The first thing was to focus – they weren’t sure how to start this. I started asking questions. I already had the background for the defect, and my goal was to stay as much away from technical stuff.

So starting at the beginning: Was the requirement clear? All agreed that it was. So we moved on to design processes and communication. All participants were sincere and open. So finally we came to the following points:

  • The feature implementation was based on an engine developed in a former release. So the solution had to fit the former implementation. Ironically, the engine was generic in its design, but did not anticipate this usage scenario.
  • The feature did not have a complete design, and the interfaces and content between the different components were not completely defined. So some impedance emerged, that caused the bug to appear.
  • Although planned originally, the different members did not develop in parallel, but in different time segments. Although there was a feature lead (the one in charge of integration of the feature) there was no team integration – just the lead, with multi-tasked help from the others, who were working on other things at the time
  • In order to make sure the feature was implemented correctly, one of the team members needed to run a test procedure for the feature, but ran just parts of it.
  • The current design is not documented anywhere. But we can do brain surgery to remove it from the people’s heads.
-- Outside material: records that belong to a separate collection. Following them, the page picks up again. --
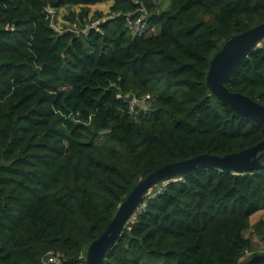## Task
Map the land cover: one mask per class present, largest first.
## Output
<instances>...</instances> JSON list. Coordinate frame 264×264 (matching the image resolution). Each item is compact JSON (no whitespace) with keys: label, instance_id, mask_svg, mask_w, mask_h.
I'll return each mask as SVG.
<instances>
[{"label":"trees","instance_id":"obj_1","mask_svg":"<svg viewBox=\"0 0 264 264\" xmlns=\"http://www.w3.org/2000/svg\"><path fill=\"white\" fill-rule=\"evenodd\" d=\"M65 7L81 11L58 30L50 11ZM263 22L264 0H0V264H85L150 173L261 142L264 127L218 101L206 75ZM224 85L264 106V40ZM140 203L102 264H242L252 237L264 244V219L250 223L264 170L199 168Z\"/></svg>","mask_w":264,"mask_h":264},{"label":"water","instance_id":"obj_2","mask_svg":"<svg viewBox=\"0 0 264 264\" xmlns=\"http://www.w3.org/2000/svg\"><path fill=\"white\" fill-rule=\"evenodd\" d=\"M264 40V22L227 40L210 60L206 85L212 95L239 117L264 127V106L240 93L230 92L224 85L243 64L249 52ZM214 167L220 170L247 173L264 170V139L240 152L222 157L199 155L163 166L140 180L119 205L106 230L86 250L85 264H102L106 252L125 228L126 222L144 195L157 184L172 177L199 169ZM242 264H264V253H257Z\"/></svg>","mask_w":264,"mask_h":264},{"label":"rangeland","instance_id":"obj_3","mask_svg":"<svg viewBox=\"0 0 264 264\" xmlns=\"http://www.w3.org/2000/svg\"><path fill=\"white\" fill-rule=\"evenodd\" d=\"M110 2H105L103 4L91 6L87 10L88 19H91L94 16L95 12H100L103 15H106L108 13ZM80 7H69V8H62L57 10L56 12L50 11L53 13V27L56 29H61L62 27H69V28H75V23H71L68 19L70 16V13H74L77 15L80 13ZM77 20V16H75ZM156 189H154L152 192H155ZM151 193V192H150ZM264 219V212L262 214L256 213L251 217L250 223L251 225L254 224L257 220ZM251 229L246 232V236H250ZM253 242V251L258 253H264V244L257 239L256 237H252ZM248 254L242 259V262H244L247 258Z\"/></svg>","mask_w":264,"mask_h":264},{"label":"built area","instance_id":"obj_4","mask_svg":"<svg viewBox=\"0 0 264 264\" xmlns=\"http://www.w3.org/2000/svg\"><path fill=\"white\" fill-rule=\"evenodd\" d=\"M138 24H139V20L136 21V23L134 25V32H137V26H138ZM260 43L257 46H259ZM130 109H133V104H131ZM145 207H146L145 203H142V204L140 203L130 217H134L137 212L142 211ZM128 220L130 221L131 219L129 218ZM46 264H61V257H60V255L50 256L47 259V263Z\"/></svg>","mask_w":264,"mask_h":264},{"label":"crops","instance_id":"obj_5","mask_svg":"<svg viewBox=\"0 0 264 264\" xmlns=\"http://www.w3.org/2000/svg\"><path fill=\"white\" fill-rule=\"evenodd\" d=\"M264 211H260V212H258V214H262ZM250 220H251V218H250Z\"/></svg>","mask_w":264,"mask_h":264}]
</instances>
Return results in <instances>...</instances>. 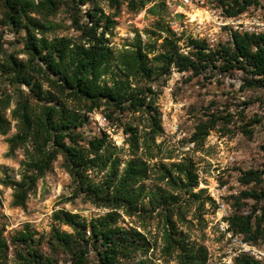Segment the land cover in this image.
I'll list each match as a JSON object with an SVG mask.
<instances>
[{"label": "trees", "instance_id": "1", "mask_svg": "<svg viewBox=\"0 0 264 264\" xmlns=\"http://www.w3.org/2000/svg\"><path fill=\"white\" fill-rule=\"evenodd\" d=\"M121 1L133 11L150 2ZM107 2L116 12L121 5L119 0ZM83 4H89L84 12ZM220 5L226 17H236L258 3L220 0ZM61 7L69 13L74 36L52 34L51 18ZM114 19L115 12L104 14L96 0H0V26L22 33L24 39L21 50L7 53L0 36V77L14 86L15 98V106L10 109L13 97L0 95V136L6 135L11 129V120L15 121L16 134L7 140L9 151L26 144L31 147L20 179L6 182L12 190V205L23 208L37 181L61 157L62 167L71 179L72 196L108 210L89 221L66 210L53 213L55 224L72 231L68 233L55 226L50 231V240L55 246L71 254L69 264H89L90 249L96 255L93 264H154L148 257L151 244L145 234L136 228L118 225L121 212L127 217L150 216L156 212L163 221L165 254L174 255L177 264H206V249L189 243L176 227V220L182 215L179 194L197 198L203 193L193 192L198 177L191 160L171 164L169 168L162 166L161 180L175 193L161 188L146 192L143 184L148 166L136 153L153 145L161 132L160 113L155 106L158 93L151 84H159V79L168 76L172 68L178 72L198 71L214 68L220 62L223 70L241 71L250 77L244 79L243 89H264V35L231 32L229 43L215 49H210L205 40L190 39L187 45L192 47V52L184 55L178 46L180 38L158 23L153 44L142 43L137 38L130 49L115 54L105 37L114 27ZM19 54L25 58H19ZM99 109L107 111L108 121L113 120L115 113L121 118L129 115L144 120L141 131L130 122L119 120L132 156L121 169V162L114 156L117 147L108 134L101 132L84 141L76 131L88 121L90 113ZM8 110L11 120L6 115ZM232 118L230 113H211L197 126L198 137L208 136L219 121L224 128ZM250 122L257 123L258 119ZM249 126H240V132L247 137L252 136ZM92 172H104L102 181L95 182ZM263 174L250 169L241 174L239 181L244 186L259 185ZM240 195L241 199H250L256 204L264 199V191L254 188ZM147 196L149 200L145 203ZM241 199L235 201L236 208L240 207ZM205 203L213 206L207 196L201 206ZM228 222L233 234L252 245H264V205L255 206L245 215L235 212ZM18 241L25 247L21 258L24 264H54L36 248L37 241L29 232L20 233ZM5 247L0 239V262ZM137 255L140 259L135 262L133 258ZM232 264L260 263L239 256Z\"/></svg>", "mask_w": 264, "mask_h": 264}, {"label": "rangeland", "instance_id": "2", "mask_svg": "<svg viewBox=\"0 0 264 264\" xmlns=\"http://www.w3.org/2000/svg\"><path fill=\"white\" fill-rule=\"evenodd\" d=\"M119 1L121 5L116 12L110 8L107 0H96L104 14L115 12V25L105 35L115 54L130 49L137 38L142 43L153 44L155 42L153 32L158 23L169 29L170 26L178 27L174 34L180 38L179 50L185 55L192 52V47L187 45L190 39L205 40L210 49H215L220 44L229 43L230 33L233 32L231 24L221 26L220 19L215 18L218 15L225 16L220 0H201L198 10L193 11L194 13L189 12L190 18L173 15L178 0H150L144 8L136 11L128 9L126 3ZM256 1L257 6L249 7L242 13L244 18L260 16L264 20V0ZM88 7L89 4L81 5L83 12ZM208 11L214 12L210 19ZM205 12L208 19L198 28L193 21L204 18ZM70 23L67 9L61 7L51 18L52 34L74 36L76 33ZM0 36L5 52L21 50L24 41L22 33L16 34L10 28L0 26ZM157 43H160V40ZM19 58H25V55L19 54ZM245 78L250 77L241 71L223 70L220 62H217L214 68L208 67L198 71L178 72L172 68L168 76L159 79V84H151L153 90L158 93L155 106L160 113L161 132L155 137L153 145H149L147 149L141 148L136 153V156L144 160L148 166L147 179L143 181L146 192L161 188L175 193L165 180H161L162 166L169 168L171 164L185 159L191 160L194 164L198 184L193 192L201 190L203 193L197 198L179 194L182 215L176 220V227L189 243L206 249V264H226L231 255L227 240L216 223L219 216L215 214V207L208 203L201 206L203 198L208 197L207 194L214 184L225 189L226 195L223 198L230 215L235 212L245 215L255 206L259 208L264 205V199L256 204L253 200L241 199L240 195L251 188L264 191V174L263 182L259 185L244 186L239 181L244 171L251 169L264 172V89H243ZM13 89L14 86L9 85L1 76L0 95L9 94L13 97L10 109L15 106ZM21 89L27 92L24 86ZM106 113L107 111L103 109L93 111L88 115V121L76 131L84 141L100 135L101 132L108 134L111 142L117 147L114 156L121 162V169L123 163L132 156L126 140L127 135L122 132L120 124L128 121L141 131L144 120L134 119L129 115H123L121 118V115L115 113L113 120L108 121ZM211 113H230L233 118L224 128L219 121L208 136L200 139L196 128L205 122ZM6 115L11 120L9 110ZM254 118L258 119L257 123L250 122ZM15 123L11 120L9 132L0 136V239L6 244L0 264H24L21 258L25 247L18 241V235L24 232H29L33 236L37 241L34 244L36 248L50 257L54 264H69L71 254L55 246L50 240V231L53 226L68 233L72 231L66 226L55 224L52 219L53 213L66 210L89 221L103 216L108 210L97 208L83 201L81 197L72 196L71 179L62 167L61 157H57L50 170L37 181L35 189L28 195L25 206L23 208L13 206L12 190L6 186V182L20 179L23 164L27 160V152L31 151L28 144L9 151L7 140L16 134ZM242 124H251L248 127L252 130L251 137L240 132ZM103 175L104 172H92L91 177L95 182H100ZM236 198L241 199L239 208L234 205ZM148 200V196L144 198L145 203ZM118 225L136 228L145 234L151 244L148 257L154 264H177L174 255L168 256L164 252L163 221L156 212L150 216L140 217H127L121 212ZM88 259L89 264L96 260L92 249L89 251ZM138 259H140L138 255L133 258L135 262Z\"/></svg>", "mask_w": 264, "mask_h": 264}, {"label": "built area", "instance_id": "3", "mask_svg": "<svg viewBox=\"0 0 264 264\" xmlns=\"http://www.w3.org/2000/svg\"><path fill=\"white\" fill-rule=\"evenodd\" d=\"M201 3V0H178V5L174 9L173 15L189 17V12L193 13V11H197ZM208 12L210 19V16L214 15V12ZM206 13L207 12H205V14ZM215 18L220 19L222 22L221 26H225L228 23L231 24L233 32L264 35V20L260 18V16H250L244 18V14H240L236 17L218 15ZM207 19L208 16L206 14L204 18H198L193 22H195V25L200 28L204 24V20ZM170 30L173 33L177 32L178 27L170 26ZM207 195L211 199L213 207H215V214L219 216L216 223L218 224L221 234L227 240V243L230 247L231 255L226 264H232L233 260L239 256H247L260 264H264V245H252L249 242L244 241L242 236L233 234L230 231L228 222V218L230 216L229 208L223 198L226 195L225 189L220 188L218 184H214Z\"/></svg>", "mask_w": 264, "mask_h": 264}, {"label": "bare ground", "instance_id": "4", "mask_svg": "<svg viewBox=\"0 0 264 264\" xmlns=\"http://www.w3.org/2000/svg\"><path fill=\"white\" fill-rule=\"evenodd\" d=\"M196 12V11H195ZM194 13V12H193ZM195 18H198V17H195Z\"/></svg>", "mask_w": 264, "mask_h": 264}]
</instances>
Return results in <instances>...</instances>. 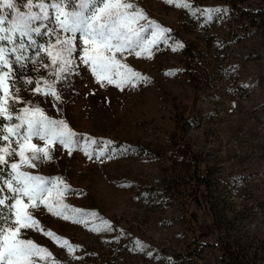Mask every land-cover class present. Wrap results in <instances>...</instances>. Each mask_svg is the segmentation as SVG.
Segmentation results:
<instances>
[{
	"label": "rangeland",
	"instance_id": "obj_1",
	"mask_svg": "<svg viewBox=\"0 0 264 264\" xmlns=\"http://www.w3.org/2000/svg\"><path fill=\"white\" fill-rule=\"evenodd\" d=\"M133 2L150 20L171 30L169 44L179 41L185 47L173 52L160 45L151 59L128 55L123 62L147 82L123 91L100 87L85 73L71 76L67 86L56 85L62 97L56 107L51 97L21 93L25 103L18 107L38 104L77 135L110 141L115 153L98 162L79 151L68 155L56 145L50 162L23 169L62 179L70 189L64 203L95 214L85 217V226L46 209L33 212L42 229L79 246L74 253L79 259L70 258L44 232L28 230L24 238L75 264L84 263L85 248L111 257L122 243L127 245V264H226L219 248L204 247L195 257L185 256L195 243L219 239L211 209L220 237L264 264L261 17L231 13L224 0H188L197 8L228 10L202 24L163 0ZM255 22L258 27L252 26ZM41 77L53 79L43 70ZM199 177L211 182L208 203L205 198L201 208L194 198ZM103 221L111 230L89 231ZM137 240L147 245L148 255L132 250Z\"/></svg>",
	"mask_w": 264,
	"mask_h": 264
},
{
	"label": "snow or ice",
	"instance_id": "obj_2",
	"mask_svg": "<svg viewBox=\"0 0 264 264\" xmlns=\"http://www.w3.org/2000/svg\"><path fill=\"white\" fill-rule=\"evenodd\" d=\"M163 2L202 24L228 11L197 8L188 0ZM170 31L150 20L133 0H0V264H59L46 248L24 238L28 230L44 232L70 258L79 259L74 255L79 246L42 229L33 212L46 209L85 226V217L95 215L64 203L70 189L62 179H46L23 169L50 162L56 145L68 155L79 151L98 162L115 156L110 141L77 135L64 120L48 117L38 104L18 107L25 103L21 93L51 97L56 107L62 102L56 85L67 86L71 76L85 73L100 87L112 85L121 91L135 87L147 78L123 60L128 55L151 59L160 45L173 52L184 48L179 41L168 43ZM42 70L53 79H42ZM103 230H111L107 221L89 228ZM146 249L138 240L132 243L133 251L148 255Z\"/></svg>",
	"mask_w": 264,
	"mask_h": 264
},
{
	"label": "trees",
	"instance_id": "obj_3",
	"mask_svg": "<svg viewBox=\"0 0 264 264\" xmlns=\"http://www.w3.org/2000/svg\"><path fill=\"white\" fill-rule=\"evenodd\" d=\"M227 5V8L231 13H236L243 17H261L262 27H264V0H224L223 2ZM203 8V7H201ZM214 8V7H212ZM259 23H253L252 26L258 27ZM191 164H187V173L191 172ZM211 188V182L207 178L199 177L195 187L194 198L200 208L203 206V200L206 198L208 203L209 190ZM209 212L212 214L213 224L217 228L219 239L216 242L207 243H195L188 251H186L185 256L187 258L195 257L204 247H211L213 250L219 248L223 254V262L226 264H257L256 260H252L248 253H240L235 248L230 246L224 239L220 237V227L216 222V217L211 209ZM128 233V230H123ZM127 245L120 244L119 248L111 257L99 254L97 248H85L83 249V255L81 260L84 261L83 264H127L125 259ZM52 258L59 262V264H75L74 262H66L58 256L52 254Z\"/></svg>",
	"mask_w": 264,
	"mask_h": 264
}]
</instances>
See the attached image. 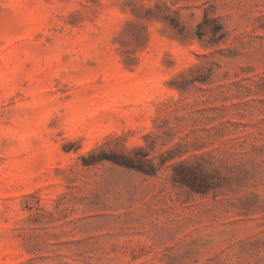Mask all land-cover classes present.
I'll use <instances>...</instances> for the list:
<instances>
[{"label":"rangeland","instance_id":"rangeland-1","mask_svg":"<svg viewBox=\"0 0 264 264\" xmlns=\"http://www.w3.org/2000/svg\"><path fill=\"white\" fill-rule=\"evenodd\" d=\"M0 264H264V0H0Z\"/></svg>","mask_w":264,"mask_h":264}]
</instances>
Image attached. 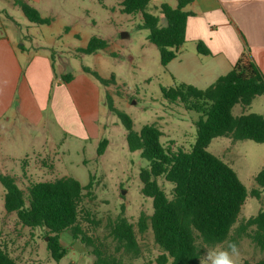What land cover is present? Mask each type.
<instances>
[{
    "label": "rangeland",
    "instance_id": "obj_1",
    "mask_svg": "<svg viewBox=\"0 0 264 264\" xmlns=\"http://www.w3.org/2000/svg\"><path fill=\"white\" fill-rule=\"evenodd\" d=\"M121 1L41 0V16L50 22L43 26L28 22L19 8L12 12L0 4L7 10L1 13L2 19L9 12L20 24L21 35L29 34L43 44H52L58 52L63 51L62 55H55V63L62 65L64 74L77 77L76 83H80L82 75L86 74L84 67L102 79H114L112 84L102 86L86 74L87 79L101 91L98 119L104 128L101 140L108 141L103 157L96 155L100 141L81 143L70 138L63 145L61 132V144L55 151L56 155L43 156V159L37 157L42 150L47 151L41 147L43 134H38L33 144L21 141L20 145H13L14 149L10 143L0 145L3 148L9 145L11 154L10 157L4 153L0 156V173L15 178L25 195L30 183L72 177L85 187L91 180L93 198H85L82 207L90 212L98 226L87 228L89 234L102 239L110 251H114L115 243L108 238V224L124 214L137 232L139 216L152 214V200L142 195L139 178L140 171L148 168V162L140 157L139 151L128 150L126 131L108 111L106 95L111 98L115 109L132 120L135 132L146 125L156 126L161 132L160 143L173 152L191 150L199 118L181 103L170 104L163 98L161 88H170L180 82L174 78L173 68L168 70L161 66L157 48L147 40L148 31L141 28V16L123 14ZM164 2L173 8L176 6V0ZM159 6L150 2L147 11L158 16ZM92 37L105 40L107 48L97 54H81L79 50L85 49ZM26 46L31 47L30 40ZM184 47L191 48V44ZM232 113L235 116L250 113L264 116V95L253 99L248 108L236 106ZM208 151L235 171L246 187L248 197L228 238L216 245L200 246L201 263L220 264L225 253L232 264H255L264 260V247L256 241L262 232L256 225L248 224L264 210V190L256 183L257 174L264 168V144L216 138ZM157 183L170 198L173 186L163 178H158ZM254 193H258V197ZM3 197L4 190L0 185V246L17 264H94V257L68 232L60 235L66 255L55 263L46 248L48 238L45 231L20 225L14 213L5 212ZM137 241L138 257L121 255V260L125 264H156L161 251L152 232L147 230L144 234H137Z\"/></svg>",
    "mask_w": 264,
    "mask_h": 264
},
{
    "label": "trees",
    "instance_id": "obj_2",
    "mask_svg": "<svg viewBox=\"0 0 264 264\" xmlns=\"http://www.w3.org/2000/svg\"><path fill=\"white\" fill-rule=\"evenodd\" d=\"M193 1L176 0L174 8L164 2L157 8L158 16L147 11L150 0L121 1L123 14L141 16V28L148 31L147 40L157 48L164 69L179 56L185 44L186 22L191 16L185 8ZM17 5L31 24L43 26L50 23L24 2L17 1ZM106 48L105 40L92 37L86 48L79 52L92 55ZM196 53L211 56L202 42L196 43ZM83 72L102 86L114 81L113 77L102 79L85 67ZM72 79V75L66 74L60 77V82L69 83ZM161 93L168 103H181L187 111L199 115L195 143L189 152H173L164 147L160 143L161 132L154 125L143 126L135 132L132 120L115 109L111 98L106 95L108 111L126 131L128 150L139 151L140 157L148 162V168L140 171L139 178L142 195L152 200V214L139 216L137 232L124 214L108 224V238L115 243L114 251H110L102 239L90 235L87 228L98 226L90 212L82 207L85 198H93L91 180L85 187L72 177L30 183L25 195L15 178L0 173L5 212L14 213L23 227L45 231L48 238L46 248L55 263L66 255L60 242V235L66 232L94 257V264H125L121 255L137 258V234H144L147 230L152 232L161 251L156 264H202L200 246L216 245L228 238L248 191L235 171L208 148L216 138L264 144V116L254 113L235 116L232 113L236 106L248 108L253 99L264 95V74L245 50L231 71L207 88L178 83L161 88ZM107 144L106 139L98 143V157L104 154ZM158 178L173 186L170 198L158 186ZM256 183L264 190V168L257 174ZM254 196L258 197V193ZM248 224L260 229L262 235L256 241L264 247V210ZM0 264H17L2 246ZM255 264H264V260Z\"/></svg>",
    "mask_w": 264,
    "mask_h": 264
},
{
    "label": "crops",
    "instance_id": "obj_3",
    "mask_svg": "<svg viewBox=\"0 0 264 264\" xmlns=\"http://www.w3.org/2000/svg\"><path fill=\"white\" fill-rule=\"evenodd\" d=\"M17 1L41 16V0H0V4L14 12L19 8ZM164 1L150 0L154 5ZM3 11L7 10L0 7V145L10 143L14 149L13 145L21 141L33 144L37 135L43 134L41 147L48 154L45 150L37 154L43 159L56 155L60 132L63 145L70 138L81 143L101 141V91L86 74L80 83H76L77 77L61 83L60 77L66 74L62 65H56L55 55L63 51L29 34L21 35L18 21L9 12L2 19ZM185 11L191 16L186 22L184 45L191 44V48L183 49V45L179 56L166 68H173L172 74L180 83L207 88L229 73L245 50L264 74V0H194ZM197 42H202L211 56L198 55ZM3 153L11 156L9 145L0 147V156Z\"/></svg>",
    "mask_w": 264,
    "mask_h": 264
},
{
    "label": "clouds",
    "instance_id": "obj_4",
    "mask_svg": "<svg viewBox=\"0 0 264 264\" xmlns=\"http://www.w3.org/2000/svg\"><path fill=\"white\" fill-rule=\"evenodd\" d=\"M224 256V259L221 260L220 264H232V261L227 258V254H222Z\"/></svg>",
    "mask_w": 264,
    "mask_h": 264
}]
</instances>
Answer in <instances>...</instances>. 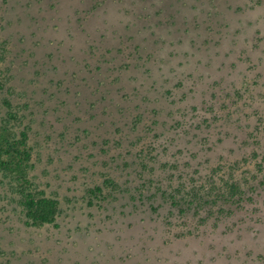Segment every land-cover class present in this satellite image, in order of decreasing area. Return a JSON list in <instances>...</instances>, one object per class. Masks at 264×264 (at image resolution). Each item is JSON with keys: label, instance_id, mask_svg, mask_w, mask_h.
<instances>
[{"label": "rangeland", "instance_id": "obj_1", "mask_svg": "<svg viewBox=\"0 0 264 264\" xmlns=\"http://www.w3.org/2000/svg\"><path fill=\"white\" fill-rule=\"evenodd\" d=\"M0 84V264H264V0H0Z\"/></svg>", "mask_w": 264, "mask_h": 264}, {"label": "trees", "instance_id": "obj_2", "mask_svg": "<svg viewBox=\"0 0 264 264\" xmlns=\"http://www.w3.org/2000/svg\"><path fill=\"white\" fill-rule=\"evenodd\" d=\"M3 85L0 84V89ZM5 105L10 111L8 114L14 116L16 124H21L20 115L14 110L13 104L9 99H5ZM3 118V117H2ZM5 119L7 118L4 117ZM4 118L0 121V170L15 174L16 193L19 196V204L21 205L24 220L26 224L34 226H42L54 222L58 213V201L54 197L47 196L43 191L40 193L32 187H27L24 178L25 164L30 158V148L27 144V132H23L20 136L13 133L7 128V122ZM242 191L239 186L232 184L229 192H222L225 197L231 191ZM225 194V195H224Z\"/></svg>", "mask_w": 264, "mask_h": 264}]
</instances>
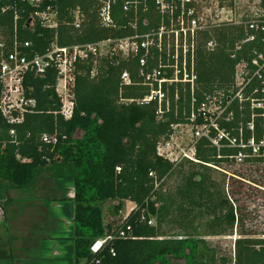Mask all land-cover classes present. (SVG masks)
Instances as JSON below:
<instances>
[{
    "label": "trees",
    "instance_id": "1",
    "mask_svg": "<svg viewBox=\"0 0 264 264\" xmlns=\"http://www.w3.org/2000/svg\"><path fill=\"white\" fill-rule=\"evenodd\" d=\"M6 0H0V41L7 46L13 42L14 14L2 12ZM60 24L56 30L36 27L33 31L19 21L18 43L30 42L26 52L29 56L44 55L52 43L61 47L91 44L132 33L128 18L120 9H115L114 19L122 29H105L98 23L95 0H60ZM264 9V0H261ZM80 6L87 15L81 32L70 26L67 13ZM146 25L140 23L141 33L149 32L158 25L153 19L154 2L147 0ZM258 29L250 30L249 20L239 25L224 24L203 32L197 51V86L171 87L168 90L170 106L164 120L158 116L157 105H138L127 100L142 99L148 89L139 84L137 61L118 60L110 64L103 60L99 74L91 78V63H78L75 70L73 117L65 120L60 115L61 101L55 87L57 71L51 68L44 76L28 74L24 81L26 94L36 100V107L27 112L24 121L9 125L0 115V188H32L42 169H48L54 177L70 178L74 185L75 264H170L169 259L185 264H218L217 253L198 234L184 232V224L202 212L210 218L216 230L214 235L226 236L236 229L232 264H264V233L244 230L245 218L241 201L253 198L254 192L264 191V181L252 178L249 173L256 166H264V158L247 160L244 170L229 176V193L220 188L210 176L211 172H227L233 165L227 156L235 150L225 149L218 157L215 148L201 139L197 146L199 164H189L191 173L184 175L174 191V213L183 233L168 235L157 225H150L158 218L162 206L160 193L164 183L176 170L171 162L158 157V143L171 132L173 125H188L192 111L206 97L220 94L233 96L235 66L241 61L250 62L255 53L264 55V17L257 20ZM126 27L127 29L125 30ZM124 33V34H123ZM255 36V40L242 43ZM215 47L208 50L206 44ZM240 45V46H239ZM240 47V49H238ZM128 71L133 84L125 85L121 74ZM259 90L255 93V90ZM1 90V88H0ZM258 81L245 91V101L233 100L227 113L233 114L229 123L221 122L236 134L253 122L255 136H264V113L251 109V99L261 98ZM195 100V102H193ZM254 115V118H253ZM202 123L197 118L195 124ZM15 135L11 136V130ZM82 133L76 138V133ZM55 135L56 143H44L43 136ZM183 167V166H181ZM218 168V169H216ZM158 185V186H157ZM109 201H118L116 214L122 204L130 201L135 208L118 226L105 225L101 206ZM130 227V231L127 228ZM126 233L122 238L120 233ZM110 238L98 254H92L90 246L97 239ZM222 264L228 260L222 258Z\"/></svg>",
    "mask_w": 264,
    "mask_h": 264
},
{
    "label": "built area",
    "instance_id": "2",
    "mask_svg": "<svg viewBox=\"0 0 264 264\" xmlns=\"http://www.w3.org/2000/svg\"><path fill=\"white\" fill-rule=\"evenodd\" d=\"M59 1L5 2L2 12H13L14 28L13 42L10 46L0 41V115L9 125L21 124L26 113L36 107V100L27 96L24 87L28 74L41 77L49 69H56L55 91L61 101L60 115L65 120H70L75 109L73 88L76 65L91 63L90 75L91 78H95L99 74L103 60H108L112 65L118 60L137 61L139 84L147 88L148 93L142 99L124 102H136L142 106L154 103L157 105L159 119L164 120L170 106L169 88L189 87L193 92L197 86L196 57L199 46L203 43V32L215 26L233 23L232 18L221 17L226 9L220 5L215 10L213 20L212 14L207 15L204 11L202 6L204 0H153V19L157 20L158 25L149 32L141 33L138 25L140 23L146 25L149 22L148 18H143L148 12L147 0H95L98 23L102 28L122 29L121 26H117L114 19L115 9H120L128 18V26L133 32L91 44L61 47L57 43H52L44 55L29 56L26 51L30 49L31 43H18L19 21L24 18V26L31 31L36 27L56 30L60 24ZM67 13L71 20L70 26L81 32L87 21L86 13L80 6L71 8ZM249 28L257 30V22H249ZM254 40L253 35L242 43ZM214 47L213 42L206 44L208 50H213ZM121 80L125 85L133 84L128 71L122 72ZM253 81H258L261 86L262 97L251 99V109L264 110V55L255 53L250 62L241 61L235 66L234 95L206 97L197 110L192 111L190 124L171 126L169 135L157 145L158 157L175 166L183 163L199 164L197 146L201 139H205L216 149L219 158L222 157L223 150H235L234 154L227 156V160L232 164H242L253 158H264V136L256 138L253 122L247 126L249 135L245 134L243 128H239L238 132L233 134L220 125L221 122L232 121L233 114L227 113V109L233 100L240 103L245 101V91ZM258 92V89L255 90V93ZM259 115L264 117V113ZM197 118L202 120L199 125L195 124ZM185 129H190V136L183 139L179 135H182ZM10 135H15L14 129ZM42 140L44 143L57 142L55 135H44ZM150 225H153L152 221ZM127 231H130V227ZM120 236L124 238L126 233L121 232ZM109 239L93 242L90 246L91 253L98 254ZM96 264L100 262L97 261Z\"/></svg>",
    "mask_w": 264,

So, here are a few anti-patterns that come up:

  • Wrong reuse of component – The engine was not modified to enable this feature, and the solution was patched around it.
  • The design was not complete at the “last responsible moment”. No BDUF, but when needed, the people continued based on assumptions, rather than agreement.
  • No focused development. No “done”-ness
  • Current Knowledge is not being documented.

Coming off the discussion, I asked the Project Manager, what was his expectation from this. His answer was to make the people stop and think, and learn from this forward.

The funny thing is that the conclusions pertain to managerial directions. Apart from the responsibility for running the procedure, reuse methodology, planning, focused communication and knowledge acquisition are the responsibility of the team manager.

I’m going to fill the form tomorrow, and see how it looks. But apart from the documentation, I cannot see any action items. Just suggestions to change the process. It would be the project manager’s decision on if and how to implement them.